Plantain has a world-wide reputation as a healing herb, especially for skin. It has been referred to by one Cherokee Elder as an “Indian band aid.” It can be found growing virulently all over, and is often used in a “spit poultice” – where the healer will simply chew up a few leaves of it and apply the plant/spit combination directly to a wound. Recent studies have backed up what people have known about plantain for centuries. Wounds treated with plantain showed faster healing times and greater collagen growth in the wounds. It also has great anti-inflammatory and astringent properties that make it a great herb for eczema, rosacea, shingles, etc.
Once they were thoroughly dried, I crushed them in my mortar and pestle to break open the leaves and allow the oil to access the volatile oils within the plants.
Then I added them to my crockpot with the sweet almond oil and let them cook on low for 4 hours.
Still warm, I ran the infused oil through a filter to remove the solids. You can use cheesecloth for this, but I tend to use a reusable coffee filter – it does the job and is reusable, so I’m not buying a million sheets of cheesecloth and throwing it away when I’m done. And I love that I never find myself mid project without a filter! Simply wash it, and use it for your coffee in the morning!
Once the oil has been filtered and allowed to cool, you can use it on baby. This is the fun part!
Baby was a little skeptical of it at first, but his grandparents were there to distract him!
Simply massage the oil onto baby’s scalp and let it soak in for awhile while he plays in the tub. Then you’ll need a fine-toothed comb. Comb out baby’s hair, gently dragging the tines of the comb against his scalp. The oil will help loosen up the cradle cap, and the comb will gently pry it off of his skin.

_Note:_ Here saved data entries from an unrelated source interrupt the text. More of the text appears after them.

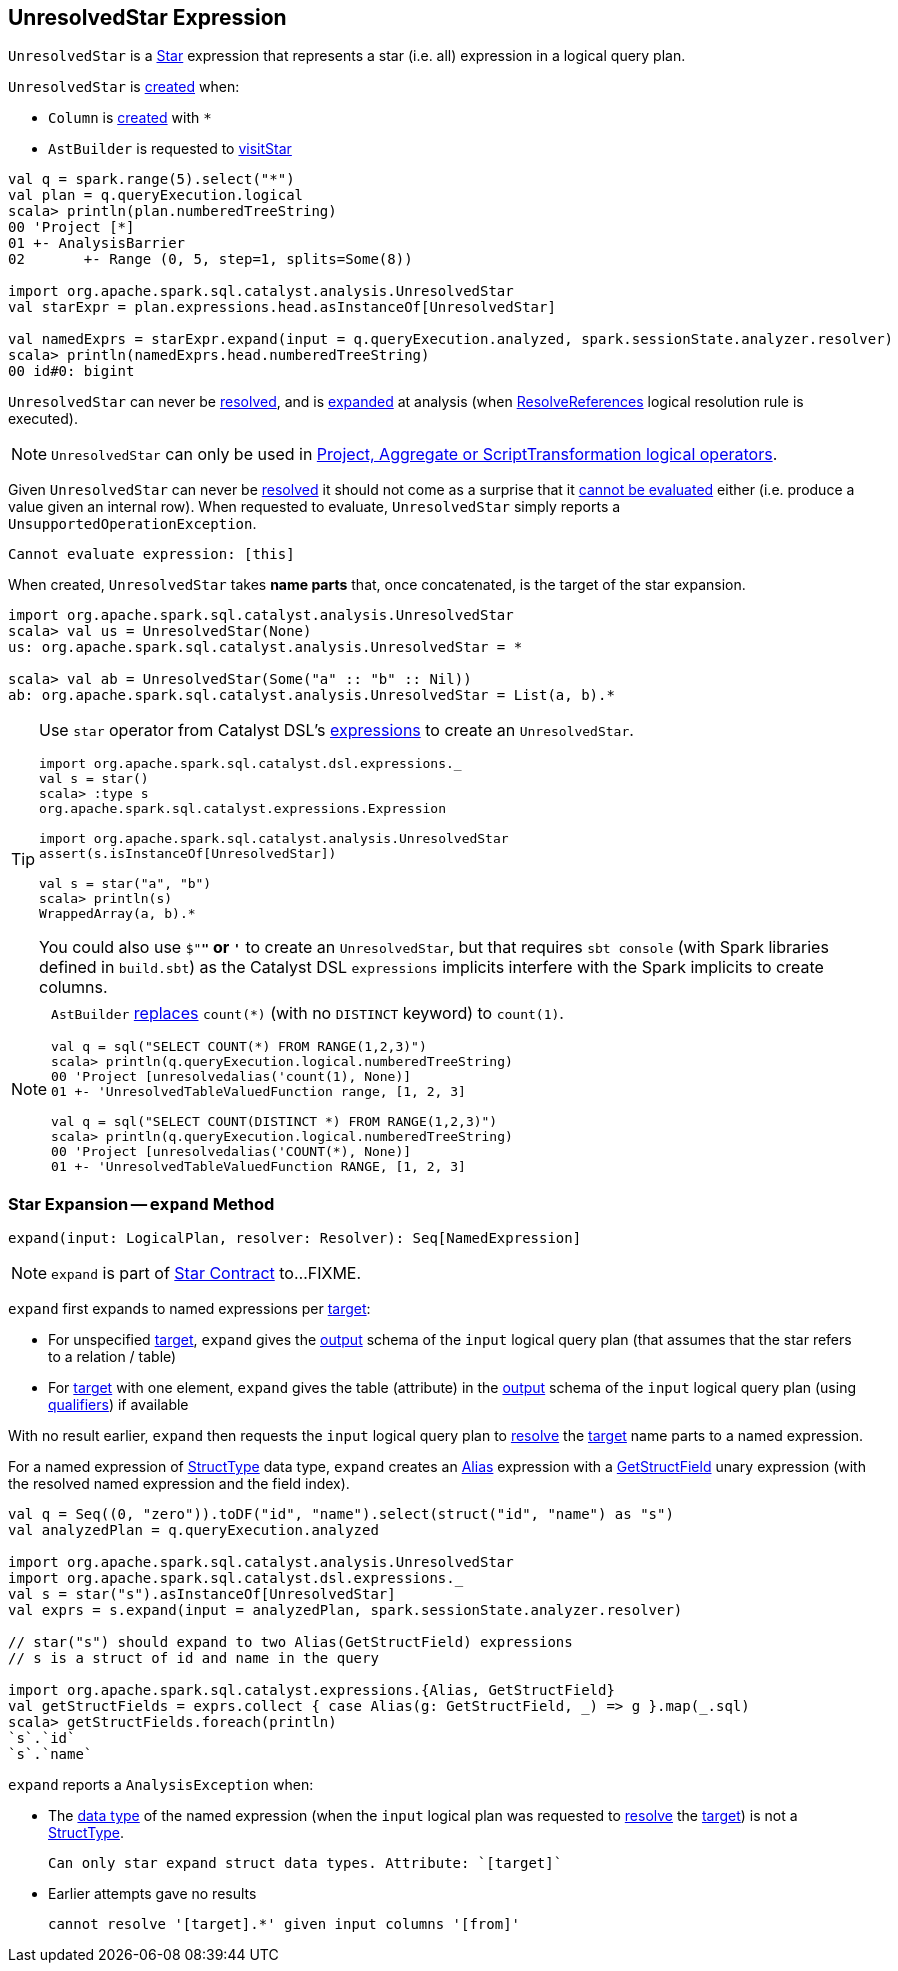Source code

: == [[UnresolvedStar]] UnresolvedStar Expression

`UnresolvedStar` is a link:spark-sql-Expression-Star.adoc[Star] expression that represents a star (i.e. all) expression in a logical query plan.

`UnresolvedStar` is <<creating-instance, created>> when:

* `Column` is link:spark-sql-Column.adoc#star[created] with `*`

* `AstBuilder` is requested to link:spark-sql-AstBuilder.adoc#visitStar[visitStar]

[source, scala]
----
val q = spark.range(5).select("*")
val plan = q.queryExecution.logical
scala> println(plan.numberedTreeString)
00 'Project [*]
01 +- AnalysisBarrier
02       +- Range (0, 5, step=1, splits=Some(8))

import org.apache.spark.sql.catalyst.analysis.UnresolvedStar
val starExpr = plan.expressions.head.asInstanceOf[UnresolvedStar]

val namedExprs = starExpr.expand(input = q.queryExecution.analyzed, spark.sessionState.analyzer.resolver)
scala> println(namedExprs.head.numberedTreeString)
00 id#0: bigint
----

[[resolved]]
`UnresolvedStar` can never be link:spark-sql-Expression.adoc#resolved[resolved], and is <<expand, expanded>> at analysis (when link:spark-sql-ResolveReferences.adoc[ResolveReferences] logical resolution rule is executed).

NOTE: `UnresolvedStar` can only be used in link:spark-sql-Expression-Star.adoc#expand[Project, Aggregate or ScriptTransformation logical operators].

[[Unevaluable]][[eval]][[doGenCode]]
Given `UnresolvedStar` can never be <<resolved, resolved>> it should not come as a surprise that it link:spark-sql-Expression.adoc#Unevaluable[cannot be evaluated] either (i.e. produce a value given an internal row). When requested to evaluate, `UnresolvedStar` simply reports a `UnsupportedOperationException`.

```
Cannot evaluate expression: [this]
```

[[creating-instance]]
[[target]]
When created, `UnresolvedStar` takes *name parts* that, once concatenated, is the target of the star expansion.

[source, scala]
----
import org.apache.spark.sql.catalyst.analysis.UnresolvedStar
scala> val us = UnresolvedStar(None)
us: org.apache.spark.sql.catalyst.analysis.UnresolvedStar = *

scala> val ab = UnresolvedStar(Some("a" :: "b" :: Nil))
ab: org.apache.spark.sql.catalyst.analysis.UnresolvedStar = List(a, b).*
----

[TIP]
====
Use `star` operator from Catalyst DSL's link:spark-sql-catalyst-dsl.adoc#expressions[expressions] to create an `UnresolvedStar`.

[source, scala]
----
import org.apache.spark.sql.catalyst.dsl.expressions._
val s = star()
scala> :type s
org.apache.spark.sql.catalyst.expressions.Expression

import org.apache.spark.sql.catalyst.analysis.UnresolvedStar
assert(s.isInstanceOf[UnresolvedStar])

val s = star("a", "b")
scala> println(s)
WrappedArray(a, b).*
----

You could also use `$"*"` or `'*` to create an `UnresolvedStar`, but that requires `sbt console` (with Spark libraries defined in `build.sbt`) as the Catalyst DSL `expressions` implicits interfere with the Spark implicits to create columns.
====

[NOTE]
====
`AstBuilder` link:spark-sql-AstBuilder.adoc#visitFunctionCall[replaces] `count(*)` (with no `DISTINCT` keyword) to `count(1)`.

```
val q = sql("SELECT COUNT(*) FROM RANGE(1,2,3)")
scala> println(q.queryExecution.logical.numberedTreeString)
00 'Project [unresolvedalias('count(1), None)]
01 +- 'UnresolvedTableValuedFunction range, [1, 2, 3]

val q = sql("SELECT COUNT(DISTINCT *) FROM RANGE(1,2,3)")
scala> println(q.queryExecution.logical.numberedTreeString)
00 'Project [unresolvedalias('COUNT(*), None)]
01 +- 'UnresolvedTableValuedFunction RANGE, [1, 2, 3]
```
====

=== [[expand]] Star Expansion -- `expand` Method

[source, scala]
----
expand(input: LogicalPlan, resolver: Resolver): Seq[NamedExpression]
----

NOTE: `expand` is part of link:spark-sql-Expression-Star.adoc#expand[Star Contract] to...FIXME.

`expand` first expands to named expressions per <<target, target>>:

* For unspecified <<target, target>>, `expand` gives the link:spark-sql-catalyst-QueryPlan.adoc#output[output] schema of the `input` logical query plan (that assumes that the star refers to a relation / table)

* For <<target, target>> with one element, `expand` gives the table (attribute) in the link:spark-sql-catalyst-QueryPlan.adoc#output[output] schema of the `input` logical query plan (using link:spark-sql-Expression-NamedExpression.adoc#qualifier[qualifiers]) if available

With no result earlier, `expand` then requests the `input` logical query plan to link:spark-sql-LogicalPlan.adoc#resolve[resolve] the <<target, target>> name parts to a named expression.

For a named expression of link:spark-sql-StructType.adoc[StructType] data type, `expand` creates an link:spark-sql-Expression-Alias.adoc#creating-instance[Alias] expression with a link:spark-sql-Expression-GetStructField.adoc#creating-instance[GetStructField] unary expression (with the resolved named expression and the field index).

[source, scala]
----
val q = Seq((0, "zero")).toDF("id", "name").select(struct("id", "name") as "s")
val analyzedPlan = q.queryExecution.analyzed

import org.apache.spark.sql.catalyst.analysis.UnresolvedStar
import org.apache.spark.sql.catalyst.dsl.expressions._
val s = star("s").asInstanceOf[UnresolvedStar]
val exprs = s.expand(input = analyzedPlan, spark.sessionState.analyzer.resolver)

// star("s") should expand to two Alias(GetStructField) expressions
// s is a struct of id and name in the query

import org.apache.spark.sql.catalyst.expressions.{Alias, GetStructField}
val getStructFields = exprs.collect { case Alias(g: GetStructField, _) => g }.map(_.sql)
scala> getStructFields.foreach(println)
`s`.`id`
`s`.`name`
----

`expand` reports a `AnalysisException` when:

* The link:spark-sql-Expression.adoc#dataType[data type] of the named expression (when the `input` logical plan was requested to link:spark-sql-LogicalPlan.adoc#resolve[resolve] the <<target, target>>) is not a link:spark-sql-StructType.adoc[StructType].
+
```
Can only star expand struct data types. Attribute: `[target]`
```

* Earlier attempts gave no results
+
```
cannot resolve '[target].*' given input columns '[from]'
```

Comb it in all directions until your toddler swipes your hand away! You can see the built up scaly skin at the base of the tines of the comb. Once your baby has had enough, wash with your traditional gentle shampoo.

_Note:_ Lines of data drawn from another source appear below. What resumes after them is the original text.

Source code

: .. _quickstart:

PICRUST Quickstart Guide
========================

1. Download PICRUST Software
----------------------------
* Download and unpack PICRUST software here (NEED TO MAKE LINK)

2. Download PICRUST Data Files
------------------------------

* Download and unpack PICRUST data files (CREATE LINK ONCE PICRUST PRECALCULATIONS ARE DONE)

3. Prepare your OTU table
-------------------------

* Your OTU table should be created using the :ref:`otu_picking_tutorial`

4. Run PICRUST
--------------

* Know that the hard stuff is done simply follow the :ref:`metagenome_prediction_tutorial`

We had to repeat this process a few times, but I’m happy to report his scalp looks soooo much better! If he sits still for any amount of time, I’ll try to take another picture! We had tried this process before with straight coconut oil, but it seemed to almost dry out his skin too much, which then encouraged more oil and cradle cap.
Keep the oil in a jar in the refrigerator for up to 2 weeks. Here’s the official recipe from Herbal Academy.
- 1/2 up dried red clover blossoms
- 1/4 cup dried mullein flowers (we didn’t have mullein locally, so I skipped it)
- 1/2 cup dried plantain leaves
- 2 cups sweet almond oil
- Infuse your dried herbs in the oil in a crockpot on low for 4 hours.
- Strain and pour into a glass container with a tight fitting lid.
- Once cool, apply a teaspoon to the child’s scalp.
- Leave it on overnight, covered by a cap, or comb the hair, prying up the scaly skin.
- Wash the oil out with a gentle shampoo.
Now it’s your turn! Did your baby ever had cradle cap? Did it go away on it’s own? What did you use that helped?